Offline Actor-Critic Reinforcement Learning Scales to Large Models
Jost Tobias Springenberg, Abbas Abdolmaleki, Jingwei Zhang, Oliver Groth, Michael Bloesch, Thomas Lampe, Philemon Brakel, Sarah Bechtle, Steven Kapturowski, Roland Hafner, Nicolas Heess, Martin Riedmiller
TL;DR
This work tackles the challenge of training large transformer-based policies for control using offline reinforcement learning. It introduces the Perceiver-Actor-Critic (PAC) framework, a KL-regularized offline actor-critic with a Perceiver-IO backbone that supports multimodal inputs and cross-attention-based Q-value decoding, enabling scalable learning up to around $1\text{B}$ parameters on a $2.45\text{T}$ token data mix.
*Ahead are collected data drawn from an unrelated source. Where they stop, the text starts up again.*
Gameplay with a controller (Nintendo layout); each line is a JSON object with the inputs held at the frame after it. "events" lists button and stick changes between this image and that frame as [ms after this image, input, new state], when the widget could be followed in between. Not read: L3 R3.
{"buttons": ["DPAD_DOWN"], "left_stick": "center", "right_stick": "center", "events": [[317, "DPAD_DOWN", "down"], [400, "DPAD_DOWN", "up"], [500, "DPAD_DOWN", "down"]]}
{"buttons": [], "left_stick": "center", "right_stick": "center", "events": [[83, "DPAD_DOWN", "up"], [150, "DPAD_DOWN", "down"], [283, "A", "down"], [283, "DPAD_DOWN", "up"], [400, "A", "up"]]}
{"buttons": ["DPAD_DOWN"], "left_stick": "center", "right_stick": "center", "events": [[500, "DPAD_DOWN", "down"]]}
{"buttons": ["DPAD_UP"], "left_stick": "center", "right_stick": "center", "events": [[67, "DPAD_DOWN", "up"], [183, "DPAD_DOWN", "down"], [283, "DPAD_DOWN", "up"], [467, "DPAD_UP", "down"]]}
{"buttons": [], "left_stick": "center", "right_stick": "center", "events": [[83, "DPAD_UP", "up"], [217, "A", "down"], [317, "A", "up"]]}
The key contributions include a principled offline RL objective that blends policy improvement with data-distribution regularization and a scalable architecture that supports joint learning from proprioception, vision, and language. Empirically, PAC outperforms strong BC baselines across 132 tasks, demonstrates favorable scaling laws comparable to supervised learning, and enables RL-fine-tuning with self-generated data on real robots, achieving high mastery without online exploration. This work suggests offline actor-critic methods can scale with model size and dataset breadth to produce versatile, multi-task control policies from sub-optimal demonstrations, with potential to integrate with pre-trained multimodal models in the future.
Abstract
We show that offline actor-critic reinforcement learning can scale to large models - such as transformers - and follows similar scaling laws as supervised learning. We find that offline actor-critic algorithms can outperform strong, supervised, behavioral cloning baselines for multi-task training on a large dataset containing both sub-optimal and expert behavior on 132 continuous control tasks. We introduce a Perceiver-based actor-critic model and elucidate the key model features needed to make offline RL work with self- and cross-attention modules. Overall, we find that: i) simple offline actor critic algorithms are a natural choice for gradually moving away from the currently predominant paradigm of behavioral cloning, and ii) via offline RL it is possible to learn multi-task policies that master many domains simultaneously, including real robotics tasks, from sub-optimal demonstrations or self-generated data.